▶ [Your goal] Could the entries below be transcribed word for word, with the pictures omitted?

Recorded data
════════

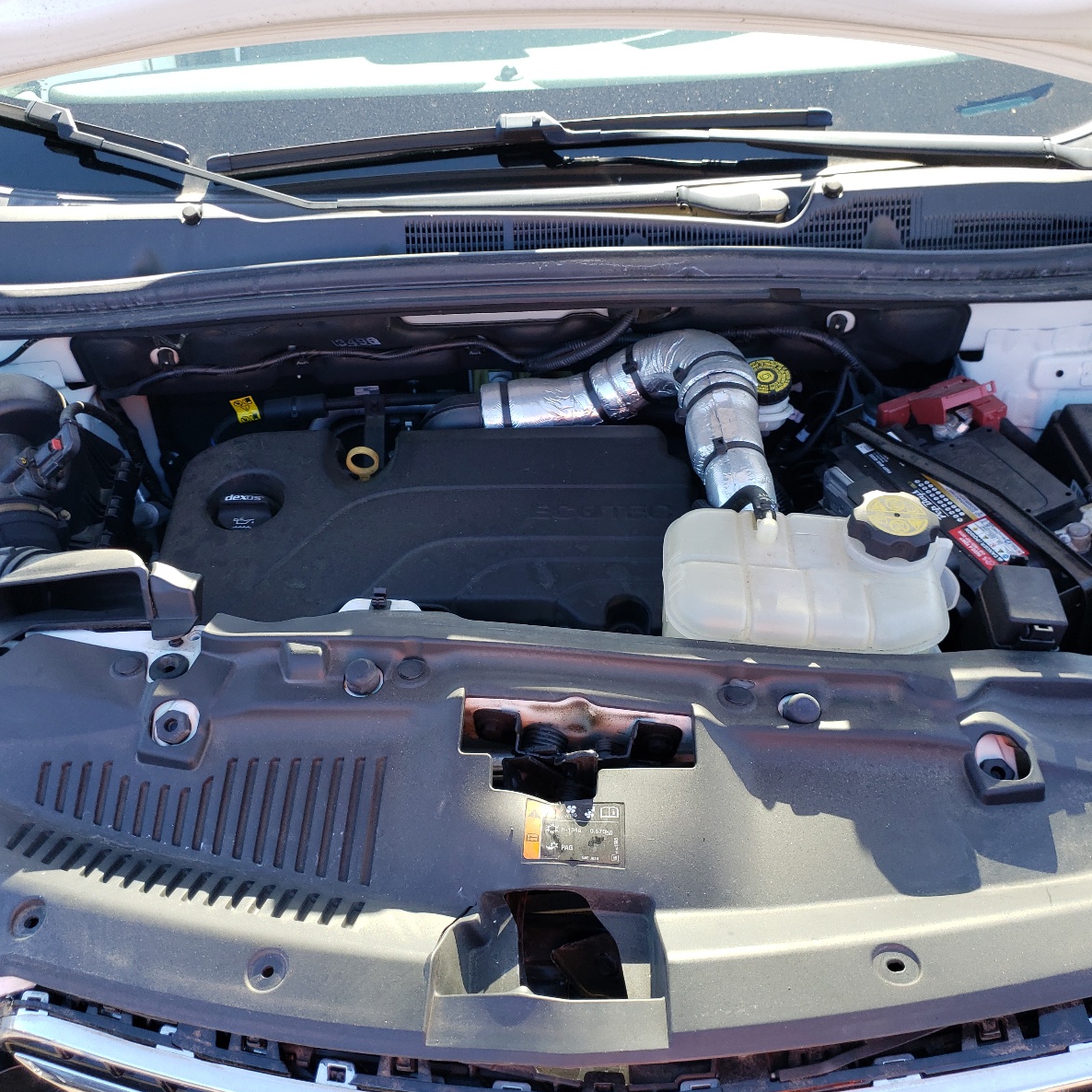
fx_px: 1106
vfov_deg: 52.5
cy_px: 544
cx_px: 519
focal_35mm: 31
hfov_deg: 52.5
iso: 50
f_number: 1.5
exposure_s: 1/233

════════

▶ [Exercise result]
fx_px: 1106
vfov_deg: 52.5
cy_px: 544
cx_px: 519
focal_35mm: 31
hfov_deg: 52.5
iso: 50
f_number: 1.5
exposure_s: 1/233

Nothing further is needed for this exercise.